● Tâche 1:
Recopiez fidèlement le passage du texte sur Lévinas, en commençant par « Du reste, il » et en allant jusqu'à « faire la bête. ».
● Tâche 2:
Répondez à ces questions sur le texte consacré à Lévinas :
(a) En quel double sens la position de Lévinas est-elle jugée irrationnelle ?
(b) Quel penseur, d'après le texte, avait compris que tout désir d'absolu est irrationnel par nature ?
(c) Selon la dernière phrase, qui risque de faire la bête ?
══ Texte à lire ══
La position de Lévinas qui valorise la relation à l'autre dans le renoncement à soi (autrement qu'être) me parait être irrationnelle en un double sens: ni raisonnée ni raisonnable: 
    1) Elle n'est pas universalisable; car elle ne  pose pas la question de savoir ce qui se passe si les deux partenaires de la relation adoptent la même attitude de dépossession de soi vis-à-vis de l'autre; chacun faisant de l'autre un tout autre absolument transcendant donc sacré et intouchable; à mon humble avis, il ne peut rien se passer. En tout cas rien de l'ordre d'un réel échange de plaisir. L'angélisme, comme relation à l'autre sacralisé, conduit à l'impuissance et/ou à  la domination par l'autre quand ce n'est pas au désir plus ou moins inavoué d'être dominé pas l'autre dans le renoncement pervers à son propre plaisir; renoncement sur fond du  désir  (à tort selon moi) de renoncer au plaisir pour soi et au désir d'appropriation qu'il implique toujours, afin de  jouir du plaisir valorisé et valorisant de sainteté; comme quoi la négation ou le dépassement  du désir n'est jamais, à mon sens,  qu'une ruse du désir dans une stratégie, consciente ou non, de manipulation de soi et des autres . 
    2) Elle dénie la réalité au nom d'un idéal d'absolu et de sainteté inhumain et donc ni possible ni souhaitable: cette réalité est que la relation à l'autre implique toujours des rapports de plaisir et de déplaisirs  (sexuels au sens freudien), avoués ou non, ainsi que la pulsion de mort, et qu'en cela, elle met toujours en oeuvre des relations de pouvoirs. Du reste, comme l'avait bien compris Pascal, tout désir d'absolu est irrationnel par nature: raisonner c'est relier et relativiser et donc douter de et critiquer ce qui se présente comme absolu (inconditionnel) 
Du reste, il me semble que Lévinas lui même, lorsqu'il traite de l'érotisme et du désir se garde bien de les confondre avec l'expérience du visage dont il fait un modèle éthique de référence; cette expérience est religieuse pour ne pas dire mystique, je la considère dangereuse (perverse) pour l'échange du plaisir à hauteur d'homme, dans l'autonomie et l'égalité des droits et des devoirs. Car, là encore, qui veut faire l'ange risque de faire la bête.
═══
══ Liste ══
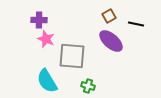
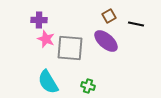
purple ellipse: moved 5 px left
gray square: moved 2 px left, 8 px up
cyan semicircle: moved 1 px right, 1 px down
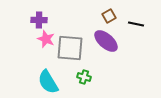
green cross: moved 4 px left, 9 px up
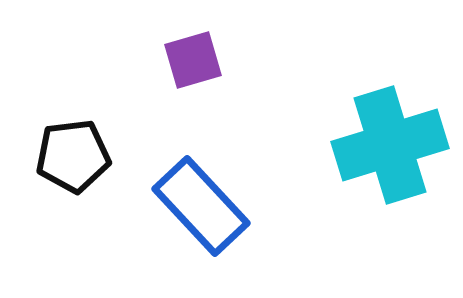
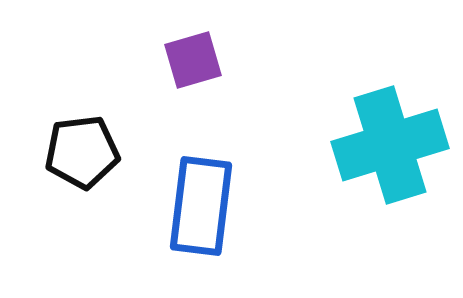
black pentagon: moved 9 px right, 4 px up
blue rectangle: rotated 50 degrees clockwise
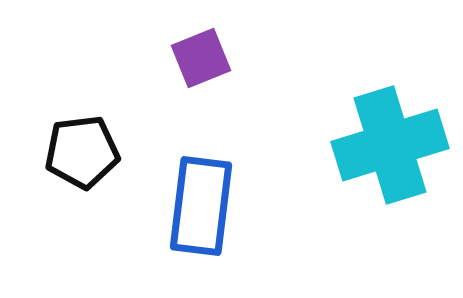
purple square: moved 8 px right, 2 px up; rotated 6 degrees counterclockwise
═══
══ Liste ══
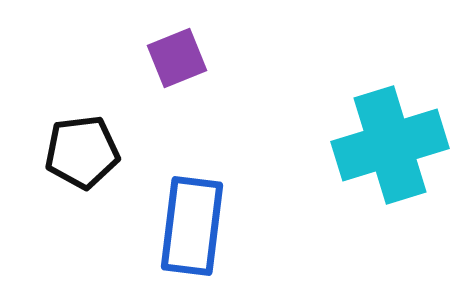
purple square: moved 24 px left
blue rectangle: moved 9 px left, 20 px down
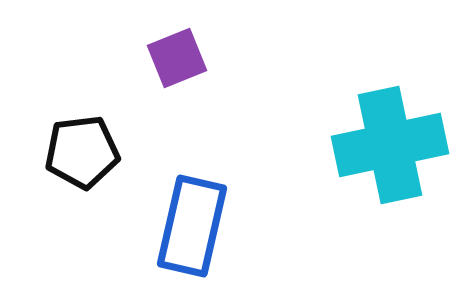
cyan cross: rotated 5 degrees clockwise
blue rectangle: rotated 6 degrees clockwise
═══
══ Liste ══
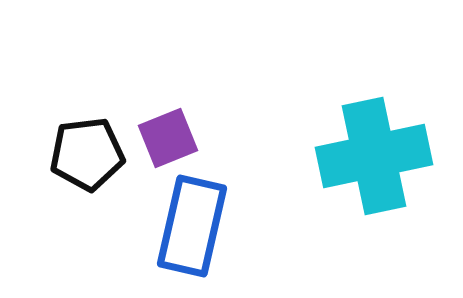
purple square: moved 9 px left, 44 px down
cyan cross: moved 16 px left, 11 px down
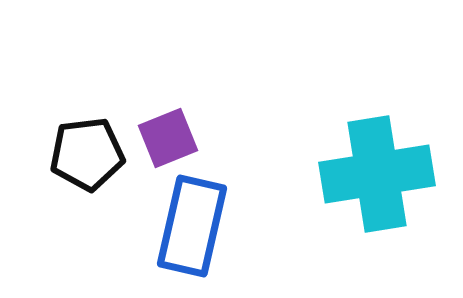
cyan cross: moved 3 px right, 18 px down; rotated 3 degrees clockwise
═══
● Réponse correcte 1:
Du reste, il me semble que Lévinas lui même, lorsqu'il traite de l'érotisme et du désir se garde bien de les confondre avec l'expérience du visage dont il fait un modèle éthique de référence; cette expérience est religieuse pour ne pas dire mystique, je la considère dangereuse (perverse) pour l'échange du plaisir à hauteur d'homme, dans l'autonomie et l'égalité des droits et des devoirs. Car, là encore, qui veut faire l'ange risque de faire la bête.

● Réponse correcte 2:
(a) Elle n'est ni raisonnée ni raisonnable.
(b) Pascal.
(c) Qui veut faire l'ange.